The primer allows the paint to stick to the finished surface of the beadboard. If you don't use the primer, reg paint may peel off!
|Also, the grooves on the prefinished panels are so shallow that additonal coats of paint may lessen the effect of the beadboard.Thin coats of paint are a must.|
|Thank you both! It seems as though there really isn't an ideal solution. I've been sick to my stomach thinking about this all morning. I figured we'd need to prime with something like BIN, but I hadn't considered the fact that the grooves are so shallow. |
If I do want to replace the panels, how difficult will it be to remove them? I'm not too concerned about what the walls will look like underneath as we'd just put up new beadboard, but I don't want to take off huge chunks of drywall, either. That would be a definite step backward! We removed some paneling in another bedroom that had been up for many years and it came off pretty easily, but I'm guessing that with fresh adhesive I won't be so lucky. We used Panel and Trim Adhesive. I went back to Lowes and saw that they don't even have the ready to paint panels, so I'll have to call around and try to find them. They do have birch sheets but they are quite a bit more expensive.

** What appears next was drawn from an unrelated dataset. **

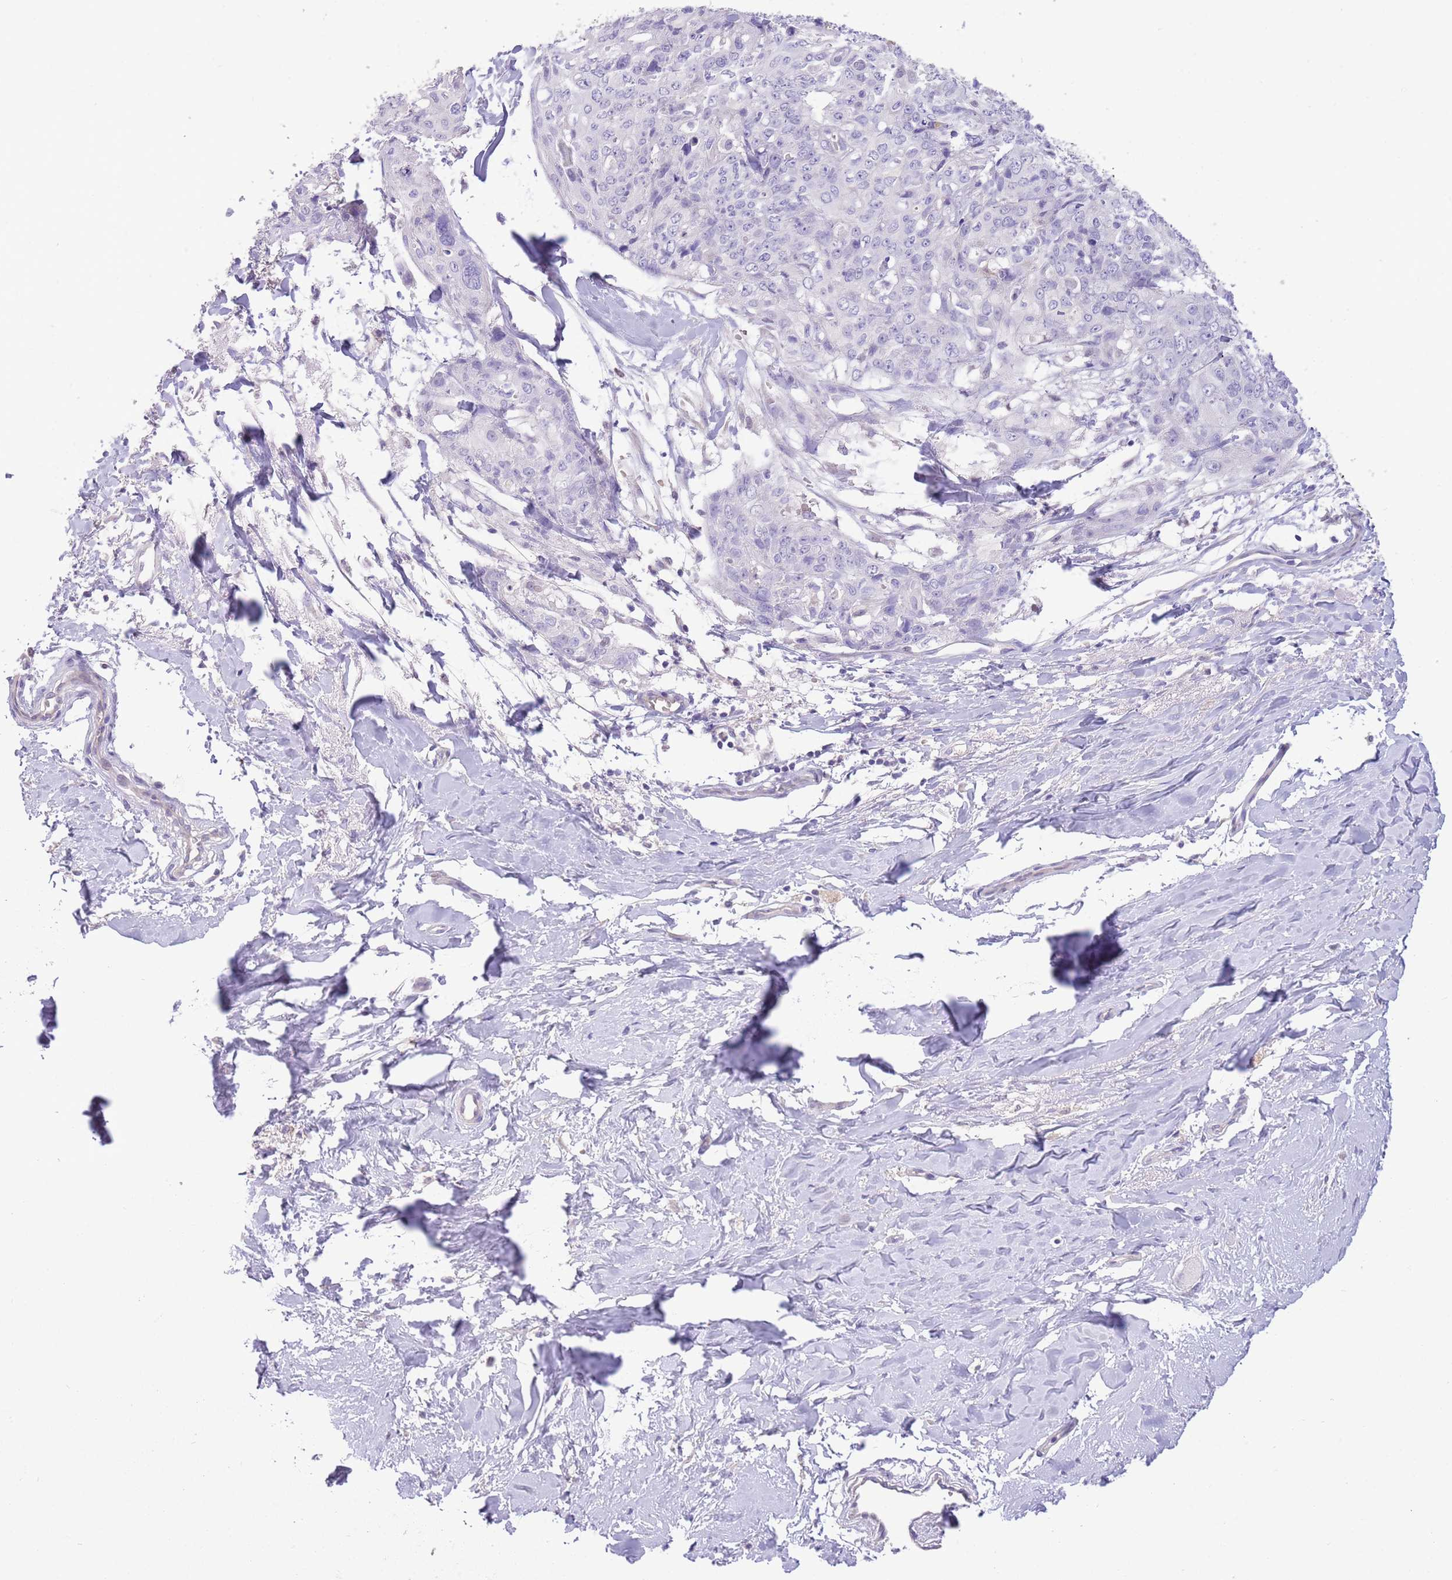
{"staining": {"intensity": "negative", "quantity": "none", "location": "none"}, "tissue": "skin cancer", "cell_type": "Tumor cells", "image_type": "cancer", "snomed": [{"axis": "morphology", "description": "Squamous cell carcinoma, NOS"}, {"axis": "topography", "description": "Skin"}, {"axis": "topography", "description": "Vulva"}], "caption": "Skin cancer (squamous cell carcinoma) stained for a protein using IHC demonstrates no positivity tumor cells.", "gene": "SFTPA1", "patient": {"sex": "female", "age": 85}}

|I have white non-paintable beadboard in my guest bedroom. A nice chair rail above it and some caulk will go a long way towards making it look more finished. I think you should give it a chance. |
That being said, there are primers that can be used on that material.

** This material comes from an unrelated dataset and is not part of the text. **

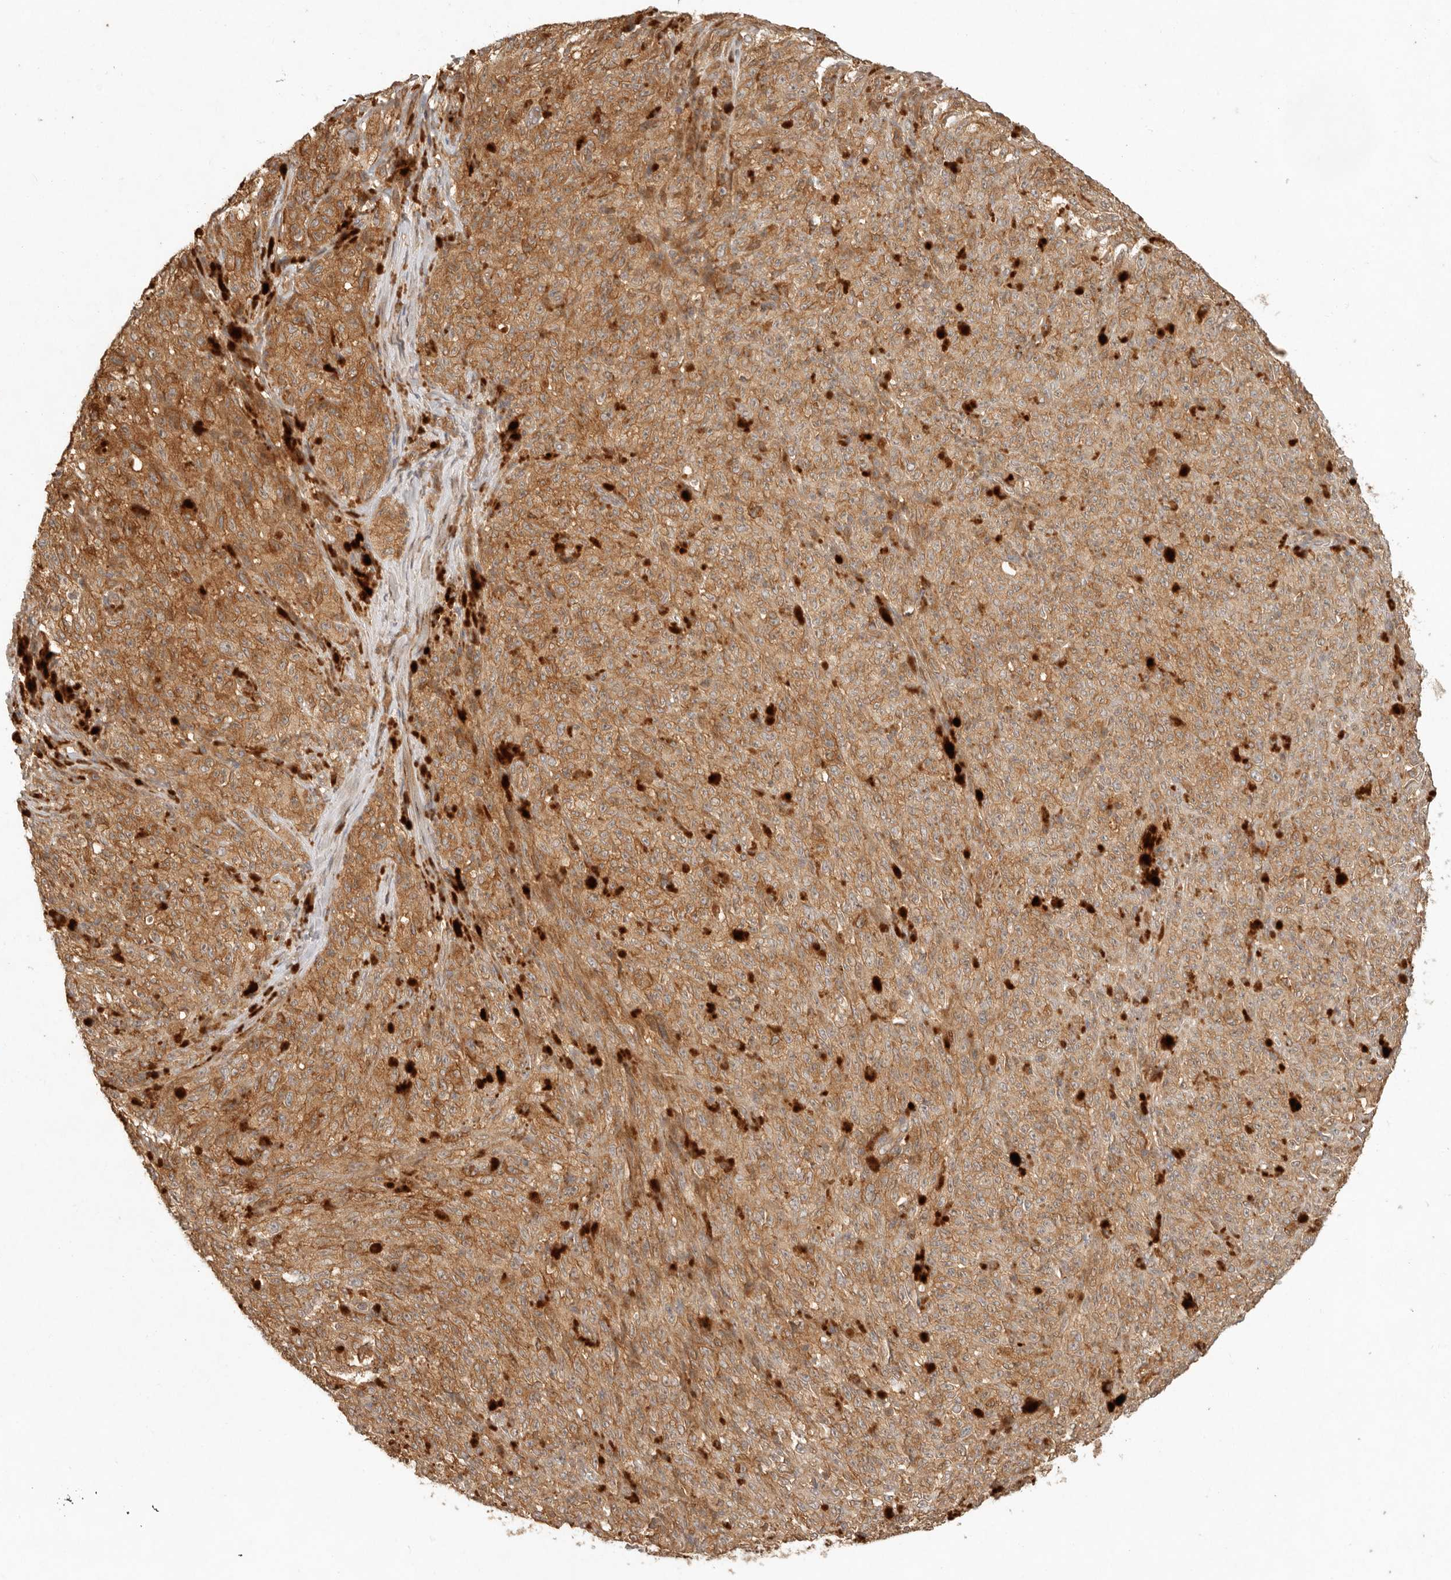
{"staining": {"intensity": "moderate", "quantity": ">75%", "location": "cytoplasmic/membranous"}, "tissue": "melanoma", "cell_type": "Tumor cells", "image_type": "cancer", "snomed": [{"axis": "morphology", "description": "Malignant melanoma, NOS"}, {"axis": "topography", "description": "Skin"}], "caption": "Immunohistochemistry image of neoplastic tissue: human melanoma stained using immunohistochemistry (IHC) displays medium levels of moderate protein expression localized specifically in the cytoplasmic/membranous of tumor cells, appearing as a cytoplasmic/membranous brown color.", "gene": "ANKRD61", "patient": {"sex": "female", "age": 82}}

|Thanks daisyadair! I really appreciate some real world experience! What type of caulk works best for this application? Will it have a similar sheen to the beadboard if I also use it on the nail holes that I put near the seams? |
I have some nice chair rail and baseboards and I plan to use cove molding vertically in the inside corners to make the corners look nice and finished. We've just had so many issues that we're dealing with during this remodel that this was supposed to be the one simple project!
I forgot that I also put one panel up in the bathroom. Do you have any tips to share to make sure that I have the fewest problems possible as I do the rest?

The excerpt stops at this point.